The squeak of rubber soles crossing the tile.

The soft tear of a glove being pulled tighter.

The paper gown stuck to my damp skin, and every contraction made the cold sheet under me feel like the only solid thing in the world.

Dr. Winters stood at the foot of the bed with a calm face and focused eyes.

“One more big push, Evelyn,” she said. “We can see his head. You’re doing great.”

Marcus stood beside me, squeezing my hand so tightly our fingers had both gone numb.

He kept whispering, “You’ve got this, Eevee.”

I knew he was scared.

I was scared too.

But I also knew what we had waited for.

We had painted the nursery a soft green because Marcus said blue felt too expected, and I had laughed at him for having opinions about paint after claiming he was fine with anything.

He had assembled the crib wrong twice before watching a video on his phone and starting over.

He had driven to the twenty-four-hour pharmacy at 1:18 a.m. when my heartburn got so bad I sat upright on the couch crying with a glass of milk in my hand.

That was the Marcus I carried into that delivery room.

The man who rubbed my feet when they swelled.

The man who slept with one hand on my belly when our son started kicking hard enough to wake us both.

The man who promised me, over and over, that his mother would not ruin this.

Judith had already ruined enough.

She was the kind of woman who called criticism concern and control tradition.

She did not yell often.

She did not have to.

She could make a room shrink with one raised eyebrow, one quiet sentence, one little sigh that made everyone else scramble to explain themselves.

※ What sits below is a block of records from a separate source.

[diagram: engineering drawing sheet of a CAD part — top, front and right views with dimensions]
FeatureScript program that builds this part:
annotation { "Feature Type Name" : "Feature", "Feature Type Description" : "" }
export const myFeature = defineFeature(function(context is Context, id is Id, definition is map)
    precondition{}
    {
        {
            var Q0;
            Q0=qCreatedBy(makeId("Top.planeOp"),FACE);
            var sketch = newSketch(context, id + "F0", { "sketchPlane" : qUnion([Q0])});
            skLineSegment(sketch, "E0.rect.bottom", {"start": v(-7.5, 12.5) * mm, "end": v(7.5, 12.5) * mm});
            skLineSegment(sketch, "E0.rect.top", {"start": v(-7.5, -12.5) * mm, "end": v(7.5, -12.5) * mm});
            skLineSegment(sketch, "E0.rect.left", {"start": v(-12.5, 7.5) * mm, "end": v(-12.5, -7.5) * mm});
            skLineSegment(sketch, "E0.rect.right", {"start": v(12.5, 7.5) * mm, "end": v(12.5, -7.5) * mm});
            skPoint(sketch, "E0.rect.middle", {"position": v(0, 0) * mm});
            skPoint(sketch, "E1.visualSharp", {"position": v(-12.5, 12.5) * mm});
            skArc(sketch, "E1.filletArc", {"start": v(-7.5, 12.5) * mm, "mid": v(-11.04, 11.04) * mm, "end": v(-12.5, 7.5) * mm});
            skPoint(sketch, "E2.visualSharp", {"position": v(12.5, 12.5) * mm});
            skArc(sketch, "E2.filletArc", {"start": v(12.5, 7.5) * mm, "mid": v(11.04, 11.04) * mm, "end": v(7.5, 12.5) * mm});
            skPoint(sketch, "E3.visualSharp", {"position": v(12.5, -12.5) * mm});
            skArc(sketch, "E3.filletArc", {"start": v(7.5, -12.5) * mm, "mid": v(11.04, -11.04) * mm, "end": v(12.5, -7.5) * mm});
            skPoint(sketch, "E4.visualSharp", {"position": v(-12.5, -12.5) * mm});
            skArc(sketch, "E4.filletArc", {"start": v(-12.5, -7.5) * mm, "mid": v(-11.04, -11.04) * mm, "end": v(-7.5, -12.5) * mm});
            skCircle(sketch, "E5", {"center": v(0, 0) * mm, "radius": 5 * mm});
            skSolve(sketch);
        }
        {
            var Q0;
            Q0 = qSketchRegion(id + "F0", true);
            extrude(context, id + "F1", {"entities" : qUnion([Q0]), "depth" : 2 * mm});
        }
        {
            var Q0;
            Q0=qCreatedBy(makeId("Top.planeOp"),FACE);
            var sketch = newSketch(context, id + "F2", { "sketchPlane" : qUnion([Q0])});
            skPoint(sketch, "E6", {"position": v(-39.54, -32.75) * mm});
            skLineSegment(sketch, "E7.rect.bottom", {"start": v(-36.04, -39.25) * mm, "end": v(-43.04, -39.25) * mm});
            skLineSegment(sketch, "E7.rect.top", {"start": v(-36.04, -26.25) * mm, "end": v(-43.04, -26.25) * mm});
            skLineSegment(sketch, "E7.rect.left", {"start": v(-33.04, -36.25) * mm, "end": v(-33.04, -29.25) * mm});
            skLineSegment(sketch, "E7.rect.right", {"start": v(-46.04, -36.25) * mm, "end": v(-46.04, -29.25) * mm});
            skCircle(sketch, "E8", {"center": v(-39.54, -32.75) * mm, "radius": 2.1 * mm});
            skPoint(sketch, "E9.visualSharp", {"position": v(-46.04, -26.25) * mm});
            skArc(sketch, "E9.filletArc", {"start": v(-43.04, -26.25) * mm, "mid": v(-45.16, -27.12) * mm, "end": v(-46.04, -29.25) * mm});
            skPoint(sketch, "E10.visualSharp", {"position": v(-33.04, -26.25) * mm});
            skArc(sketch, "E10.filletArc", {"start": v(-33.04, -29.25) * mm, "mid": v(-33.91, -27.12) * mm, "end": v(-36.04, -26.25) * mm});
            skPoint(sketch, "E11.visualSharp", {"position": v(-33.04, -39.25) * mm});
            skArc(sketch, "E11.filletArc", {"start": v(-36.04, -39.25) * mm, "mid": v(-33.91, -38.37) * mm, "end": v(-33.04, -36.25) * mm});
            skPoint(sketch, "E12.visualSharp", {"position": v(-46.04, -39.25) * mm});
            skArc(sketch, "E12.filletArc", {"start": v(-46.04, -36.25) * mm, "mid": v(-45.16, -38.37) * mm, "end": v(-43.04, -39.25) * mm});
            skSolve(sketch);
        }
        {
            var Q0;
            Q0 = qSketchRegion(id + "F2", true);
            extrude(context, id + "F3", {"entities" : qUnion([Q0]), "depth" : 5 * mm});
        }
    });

For years, Marcus had called it “just Mom being Mom.”

That sentence had carried more damage into our marriage than any argument ever had.

Judith had never liked me.

She said I was too sensitive when I asked her not to comment on my body.

She said I was being dramatic when I did not want Lisa invited to our engagement dinner.

She said Lisa was “practically family,” which was a strange thing to say about your son’s ex-girlfriend unless you were still saving a seat for her.

Lisa had dated Marcus before me.

From what I understood, it had been intense, messy, and over long before I came along.